There was a period when she really struggled with the shame. Since I was the only one she felt comfortable talking to about it with, it became a common topic of discussion. I asked if she thought she could find an LGBTQ support group, but she said no. I was happy to listen to her, but I knew that I could never understand what she was processing. One night, I asked if she felt that being in a relationship was stifling her ability to process her coming out. I know it’s possible for a bi person to be open, shame-free and to have only had heterosexual encounters. Given that we were monogamous and moving quickly I wanted to see if she felt this was best for her. She said the relationship wasn’t stifling her but wondered if I felt that way since she had been talking about it more. She said she would feel the same way.

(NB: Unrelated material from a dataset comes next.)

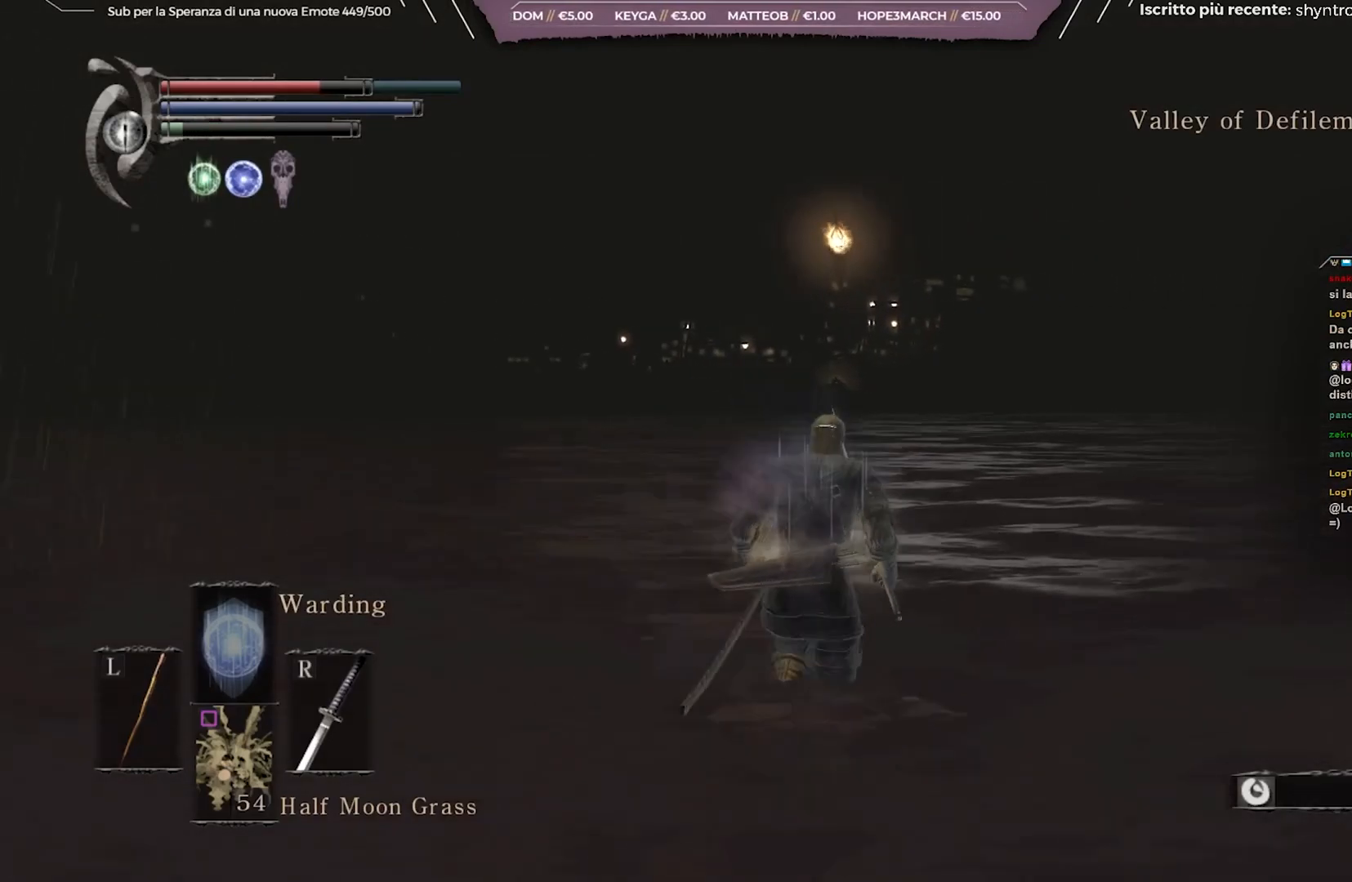
{"buttons": ["B"], "left_stick": "up", "right_stick": "center", "events": []}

I didn’t mention it again and tried to remain supportive. After we broke up she admitted that she was hurt when I asked if being in a relationship was stifling her. She said she only told me that she would feel the same way to “soothe” my insecurities about her leaving me for a woman. She said it wasn’t why we broke up but that she thought about it often and was upset that I took her vulnerabilities and made them about my insecurities.

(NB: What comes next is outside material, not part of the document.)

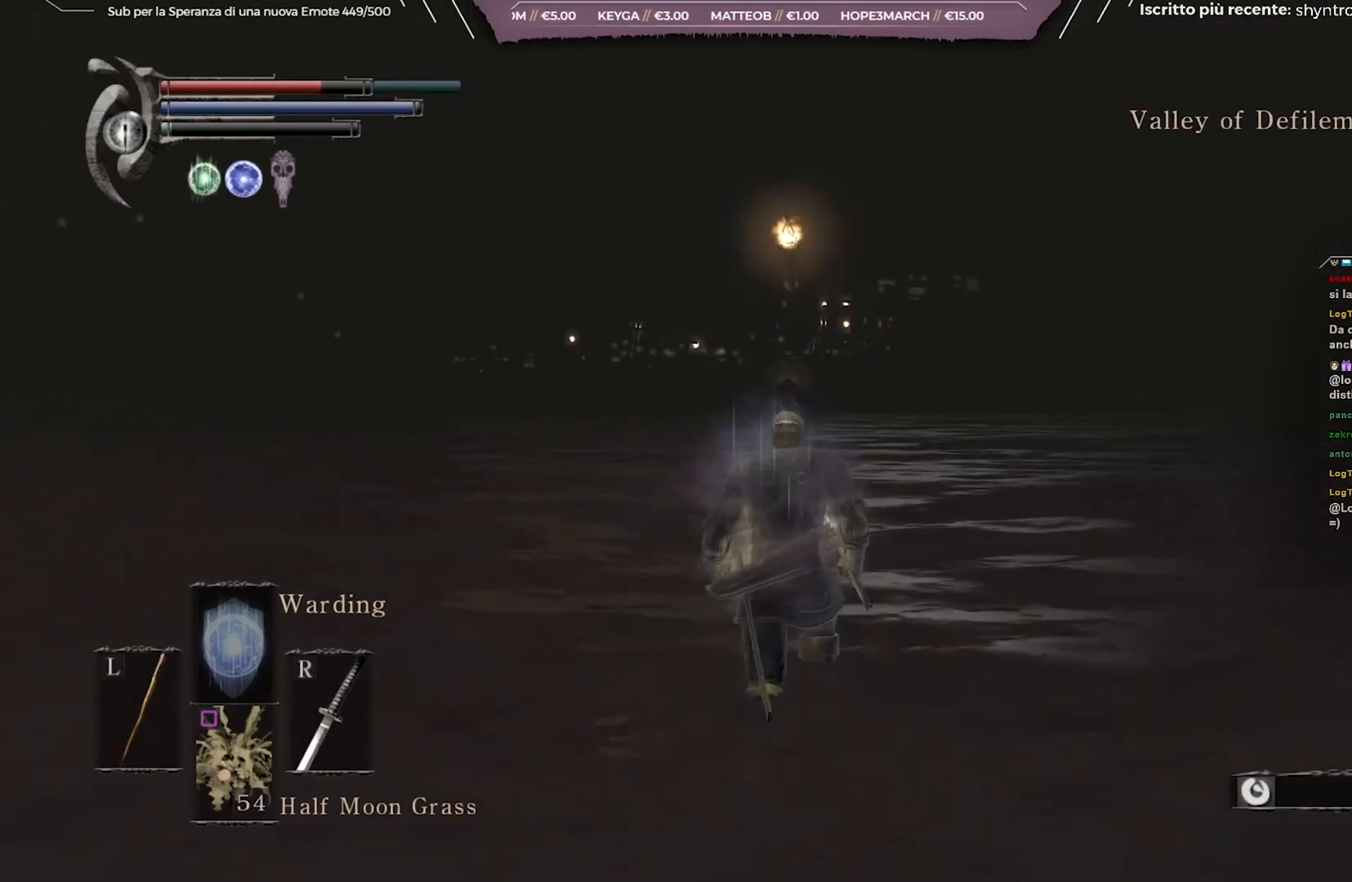
{"buttons": ["B"], "left_stick": "up", "right_stick": "center", "events": []}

I wasn’t worried that she’d leave me for a woman. I was, however, worried that she was struggling with shame and coming out. If she thought dating women might help her come to terms with her sexuality, I would have wanted her to have the opportunity. I would have also wanted to end the relationship before we became more emotionally invested. I obviously would have been hurt, but I thought I was doing the right thing by checking in to see how she felt before our relationship progressed. Now I feel guilty for adding to her shame. She opened up to me about something she couldn’t discuss with anyone else. Was I wrong or a jerk? Is it biphobic or inappropriate to ask someone you’re dating if they think exploring their sexuality would help them process their struggles? Was I a jerk for not realizing how my question might hurt her?
Get down off the cross, QB. You did the right thing. There would be a lot fewer failed marriages/relationships/FWBs/threesomes/TPE arrangements if all partners were this thoughtful and honest early in their relationships. You were already monogamous, you were headed towards a more serious commitment, and you asked if she was satisfied and if, at this stage of her coming out process, whether a committed, sexually-exclusive relationship was the right choice for her. That's not biphobic. That's wise.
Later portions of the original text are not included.